**What to work on**
Please copy the lines from the line with "Boka rådgivning" to the line with "karttjänster", replacing "söktjänster" with "sökmotorer" and leaving everything else unchanged.

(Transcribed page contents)
________________________
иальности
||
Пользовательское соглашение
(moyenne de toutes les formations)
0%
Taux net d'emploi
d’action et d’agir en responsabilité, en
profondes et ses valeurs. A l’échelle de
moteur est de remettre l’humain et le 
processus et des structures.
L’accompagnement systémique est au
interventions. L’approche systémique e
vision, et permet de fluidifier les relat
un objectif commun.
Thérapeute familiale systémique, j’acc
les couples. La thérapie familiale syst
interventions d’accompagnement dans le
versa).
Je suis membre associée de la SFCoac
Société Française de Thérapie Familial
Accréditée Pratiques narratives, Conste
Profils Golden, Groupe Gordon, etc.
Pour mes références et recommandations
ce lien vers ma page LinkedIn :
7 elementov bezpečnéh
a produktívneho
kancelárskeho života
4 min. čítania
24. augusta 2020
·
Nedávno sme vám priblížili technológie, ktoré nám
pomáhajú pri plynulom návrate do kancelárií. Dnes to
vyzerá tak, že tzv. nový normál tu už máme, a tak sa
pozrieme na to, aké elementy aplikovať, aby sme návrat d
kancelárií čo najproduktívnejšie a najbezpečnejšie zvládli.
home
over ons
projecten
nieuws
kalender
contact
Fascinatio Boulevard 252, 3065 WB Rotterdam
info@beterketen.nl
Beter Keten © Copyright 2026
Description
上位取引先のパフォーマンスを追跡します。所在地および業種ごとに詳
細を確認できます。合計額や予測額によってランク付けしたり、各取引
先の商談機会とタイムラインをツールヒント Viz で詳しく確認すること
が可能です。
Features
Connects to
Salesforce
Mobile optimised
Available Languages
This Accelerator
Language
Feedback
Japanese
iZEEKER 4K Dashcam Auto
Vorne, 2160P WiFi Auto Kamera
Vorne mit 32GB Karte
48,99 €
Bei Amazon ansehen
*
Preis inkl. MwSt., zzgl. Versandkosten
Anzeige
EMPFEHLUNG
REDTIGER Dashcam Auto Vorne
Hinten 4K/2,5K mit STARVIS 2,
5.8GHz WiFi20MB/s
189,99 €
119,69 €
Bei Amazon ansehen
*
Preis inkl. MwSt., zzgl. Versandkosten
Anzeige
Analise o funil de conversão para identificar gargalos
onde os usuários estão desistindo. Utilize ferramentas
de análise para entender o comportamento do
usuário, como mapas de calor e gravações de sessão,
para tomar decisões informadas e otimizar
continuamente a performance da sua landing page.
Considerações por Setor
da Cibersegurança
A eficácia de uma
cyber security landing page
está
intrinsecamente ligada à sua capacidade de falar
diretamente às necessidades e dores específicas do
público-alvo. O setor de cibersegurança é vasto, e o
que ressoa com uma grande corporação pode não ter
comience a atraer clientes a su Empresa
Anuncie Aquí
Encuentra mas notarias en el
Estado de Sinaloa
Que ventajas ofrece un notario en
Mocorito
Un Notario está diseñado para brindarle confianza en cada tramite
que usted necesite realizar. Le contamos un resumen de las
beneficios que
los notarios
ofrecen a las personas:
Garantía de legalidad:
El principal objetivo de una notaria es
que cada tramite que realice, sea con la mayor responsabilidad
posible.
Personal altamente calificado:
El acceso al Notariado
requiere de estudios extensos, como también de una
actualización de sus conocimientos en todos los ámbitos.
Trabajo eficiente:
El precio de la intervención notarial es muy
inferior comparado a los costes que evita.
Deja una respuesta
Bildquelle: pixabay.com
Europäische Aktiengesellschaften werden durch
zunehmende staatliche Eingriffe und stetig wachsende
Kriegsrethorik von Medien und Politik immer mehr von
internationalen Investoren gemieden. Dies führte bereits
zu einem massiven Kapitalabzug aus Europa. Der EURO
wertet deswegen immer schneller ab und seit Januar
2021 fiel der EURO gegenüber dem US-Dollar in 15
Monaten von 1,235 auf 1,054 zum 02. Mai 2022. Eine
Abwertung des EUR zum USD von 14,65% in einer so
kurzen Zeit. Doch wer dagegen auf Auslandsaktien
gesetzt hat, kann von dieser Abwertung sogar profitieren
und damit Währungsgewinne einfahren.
________________________
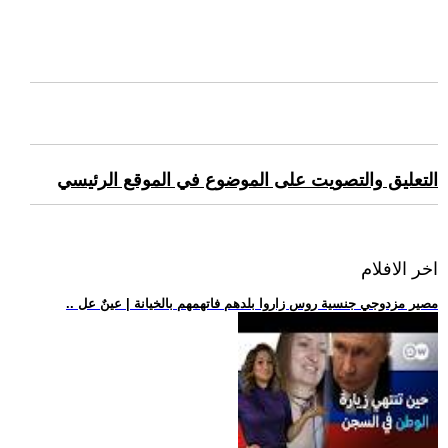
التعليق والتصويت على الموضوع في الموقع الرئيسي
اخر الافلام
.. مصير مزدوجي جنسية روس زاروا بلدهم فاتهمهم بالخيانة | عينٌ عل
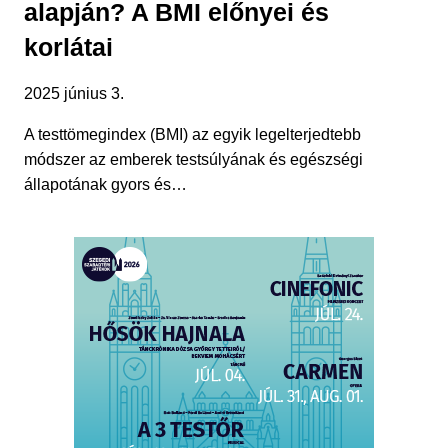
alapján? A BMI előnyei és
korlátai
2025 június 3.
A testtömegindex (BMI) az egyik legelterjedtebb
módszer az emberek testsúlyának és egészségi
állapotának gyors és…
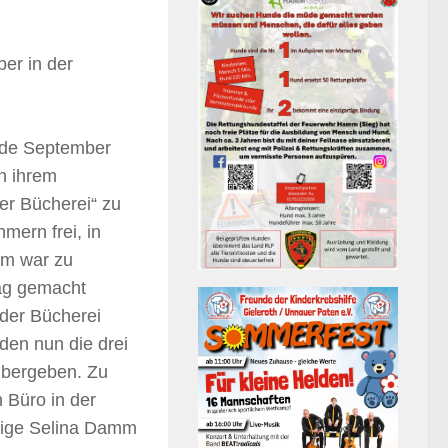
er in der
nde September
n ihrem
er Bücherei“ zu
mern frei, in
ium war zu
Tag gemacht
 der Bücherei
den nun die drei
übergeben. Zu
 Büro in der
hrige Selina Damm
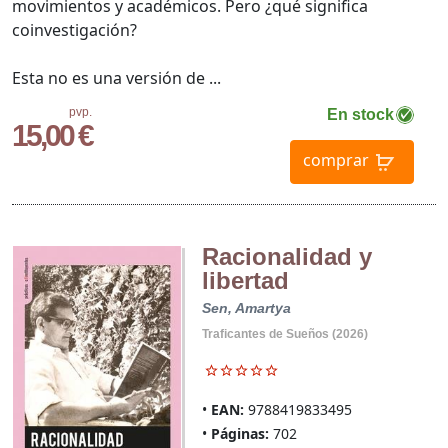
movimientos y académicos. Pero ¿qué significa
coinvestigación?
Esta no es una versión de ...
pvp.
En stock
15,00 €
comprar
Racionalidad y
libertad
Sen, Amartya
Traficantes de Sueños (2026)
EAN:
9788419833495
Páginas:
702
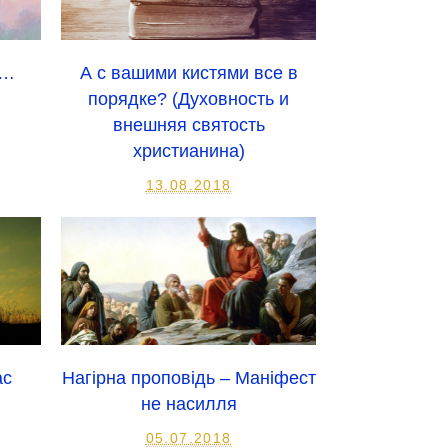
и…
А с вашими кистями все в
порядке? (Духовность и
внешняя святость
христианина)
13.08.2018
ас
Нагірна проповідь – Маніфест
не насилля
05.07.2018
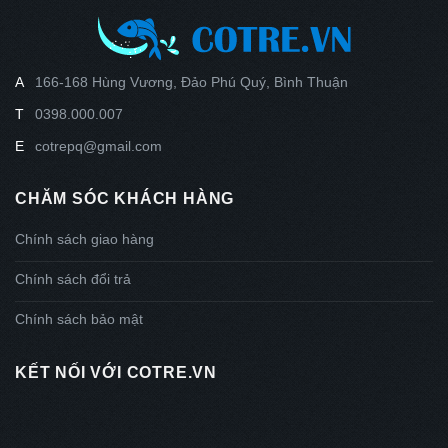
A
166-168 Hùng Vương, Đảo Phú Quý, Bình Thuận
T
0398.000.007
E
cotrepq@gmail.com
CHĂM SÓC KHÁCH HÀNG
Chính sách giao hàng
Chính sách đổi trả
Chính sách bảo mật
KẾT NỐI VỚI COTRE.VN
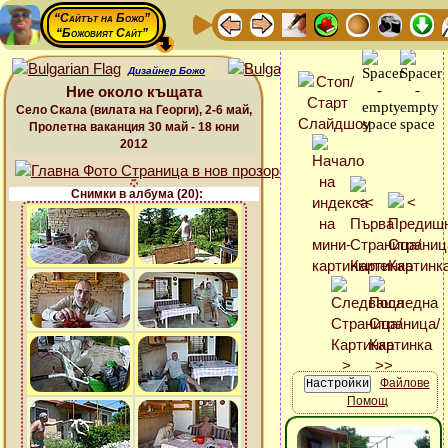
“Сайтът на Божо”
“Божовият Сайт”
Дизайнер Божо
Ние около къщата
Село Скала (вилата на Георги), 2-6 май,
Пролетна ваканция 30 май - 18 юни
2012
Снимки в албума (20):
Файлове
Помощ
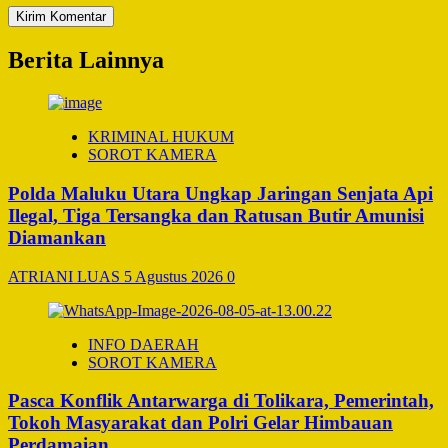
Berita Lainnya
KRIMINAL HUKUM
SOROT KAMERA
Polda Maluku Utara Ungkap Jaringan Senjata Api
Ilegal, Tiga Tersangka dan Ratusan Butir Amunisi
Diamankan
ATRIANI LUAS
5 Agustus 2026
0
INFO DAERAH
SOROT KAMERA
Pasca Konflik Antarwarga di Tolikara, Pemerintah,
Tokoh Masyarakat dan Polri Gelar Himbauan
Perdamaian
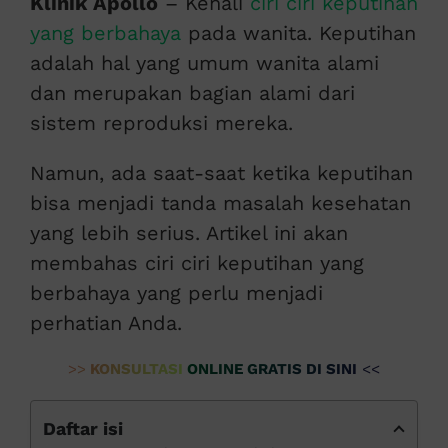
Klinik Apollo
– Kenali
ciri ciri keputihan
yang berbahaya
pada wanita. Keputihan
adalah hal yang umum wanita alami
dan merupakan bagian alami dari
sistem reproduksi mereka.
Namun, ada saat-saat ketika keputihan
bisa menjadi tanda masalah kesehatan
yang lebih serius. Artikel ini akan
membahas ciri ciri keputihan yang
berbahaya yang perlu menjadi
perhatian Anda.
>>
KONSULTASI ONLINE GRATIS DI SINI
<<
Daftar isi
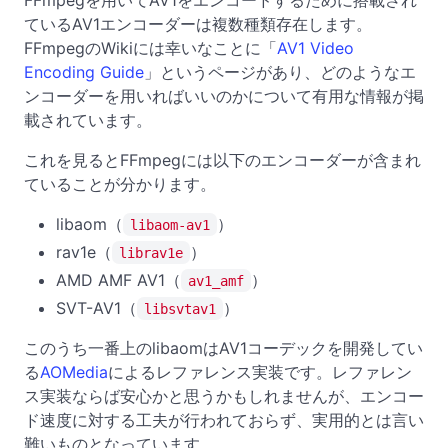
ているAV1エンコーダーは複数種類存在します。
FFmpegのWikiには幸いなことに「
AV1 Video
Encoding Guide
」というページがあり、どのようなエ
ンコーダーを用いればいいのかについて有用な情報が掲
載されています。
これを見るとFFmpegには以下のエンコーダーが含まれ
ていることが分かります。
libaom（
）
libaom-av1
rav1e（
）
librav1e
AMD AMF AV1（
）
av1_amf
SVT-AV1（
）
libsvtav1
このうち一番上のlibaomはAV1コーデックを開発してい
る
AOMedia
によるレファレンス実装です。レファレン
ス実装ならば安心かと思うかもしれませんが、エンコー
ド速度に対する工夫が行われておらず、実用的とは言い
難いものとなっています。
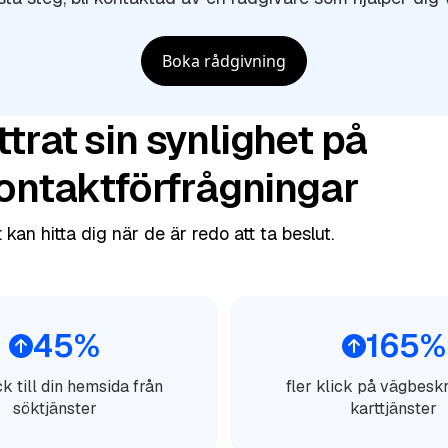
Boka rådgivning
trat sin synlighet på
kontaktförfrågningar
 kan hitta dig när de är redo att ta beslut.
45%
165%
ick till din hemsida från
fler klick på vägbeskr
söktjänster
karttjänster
________________________
**Written response**
Boka rådgivning
trat sin synlighet på
kontaktförfrågningar
 kan hitta dig när de är redo att ta beslut.
45%
165%
ick till din hemsida från
fler klick på vägbeskr
sökmotorer
karttjänster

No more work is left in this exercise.